Apple tax money grew in value by €470m in 16 months prior to closure of account

Darragh Mc Donagh
The escrow account containing the Apple tax money has been closed, resulting in the transfer of almost €14.25 billion to the Exchequer, the Department of Finance has revealed.
The value of the assets held in the account increased by €470 million in the 16 months leading up to its closure on May 16th, having already grown by €400 million during the preceding year.
This left the total value of the funds at €14.244 billion – slightly less than the €14.3 billion originally lodged by Apple in 2018 after the European Court of Justice (ECJ) found that it had received illegal state aid from Ireland.

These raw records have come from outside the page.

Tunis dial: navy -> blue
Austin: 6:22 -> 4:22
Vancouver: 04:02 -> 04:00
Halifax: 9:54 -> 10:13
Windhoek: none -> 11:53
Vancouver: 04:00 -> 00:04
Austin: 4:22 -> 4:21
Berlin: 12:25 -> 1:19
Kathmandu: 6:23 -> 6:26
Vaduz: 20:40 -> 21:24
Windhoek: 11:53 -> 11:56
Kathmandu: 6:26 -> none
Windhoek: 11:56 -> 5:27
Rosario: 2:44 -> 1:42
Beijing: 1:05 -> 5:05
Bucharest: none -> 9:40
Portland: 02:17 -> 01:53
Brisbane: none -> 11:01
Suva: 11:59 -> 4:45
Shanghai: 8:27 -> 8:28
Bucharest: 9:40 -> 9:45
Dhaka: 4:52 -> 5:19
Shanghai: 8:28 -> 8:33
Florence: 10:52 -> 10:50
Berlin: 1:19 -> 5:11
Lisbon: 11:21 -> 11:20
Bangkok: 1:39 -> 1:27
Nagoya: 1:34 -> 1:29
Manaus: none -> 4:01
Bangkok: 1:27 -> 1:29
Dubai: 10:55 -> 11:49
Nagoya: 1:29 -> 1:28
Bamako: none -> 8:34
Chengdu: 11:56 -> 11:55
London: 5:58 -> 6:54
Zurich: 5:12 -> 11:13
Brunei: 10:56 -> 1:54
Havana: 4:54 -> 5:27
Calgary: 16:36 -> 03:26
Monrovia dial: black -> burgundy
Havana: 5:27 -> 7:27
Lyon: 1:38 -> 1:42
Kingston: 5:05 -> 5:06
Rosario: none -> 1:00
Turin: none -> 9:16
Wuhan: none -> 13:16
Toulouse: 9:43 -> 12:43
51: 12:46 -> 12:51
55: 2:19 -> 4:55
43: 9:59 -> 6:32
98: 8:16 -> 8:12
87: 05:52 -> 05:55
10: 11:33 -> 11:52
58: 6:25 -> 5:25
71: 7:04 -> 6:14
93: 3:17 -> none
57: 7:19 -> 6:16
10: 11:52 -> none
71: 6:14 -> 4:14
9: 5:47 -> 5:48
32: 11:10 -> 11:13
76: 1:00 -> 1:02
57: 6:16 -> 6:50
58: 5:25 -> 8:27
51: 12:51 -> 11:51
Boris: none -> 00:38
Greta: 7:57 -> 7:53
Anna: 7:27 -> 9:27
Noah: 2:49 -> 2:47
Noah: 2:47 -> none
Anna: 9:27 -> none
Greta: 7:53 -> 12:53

The financial assets had depreciated in value for five consecutive years before recording its first gain in 2023 as a result of higher interest rates and investment in assets with higher yields.
Final accounts just published by the department show that the Ireland Apple Escrow Fund increased in value by €475 million in the 16 months prior to its closure, resulting in a €470 million profit after operating expenses.
Following the closure of the account on May 16th, €1.567 billion was transferred directly to state coffers, while €12.677 was paid to the Revenue Commissioners for onward transfer to the Exchequer.
Apple had originally transferred €14.3 billion to the escrow account in 2018 pending its appeal against a European Commission decision, which found that the tech giant owed Ireland €13.1 billion plus interest of €1.2 billion.
Last September, the ECJ delivered its final verdict in the long-running tax case, ruling against Apple’s latest bid to overturn the Commission’s decision.
At the end of 2023, €6.165 billion of the funds in the escrow account were held in financial assets, while €7.629 billion remained in cash or cash equivalents.
Accounts published by the department on Monday note that the investment policy for funds in the account had been agreed by the finance minister and Apple.
Its performance was overseen by an investment committee comprising officials from the NTMA and the tech company.
“The investment objective was to preserve capital to the greatest extent possible in light of the prevailing market conditions,” the department said in a note accompanying the accounts.
“The risk appetite in respect of the fund as specified in the investment policy was ‘low’, with investment permitted only in highly rated euro-denominated fixed income securities.”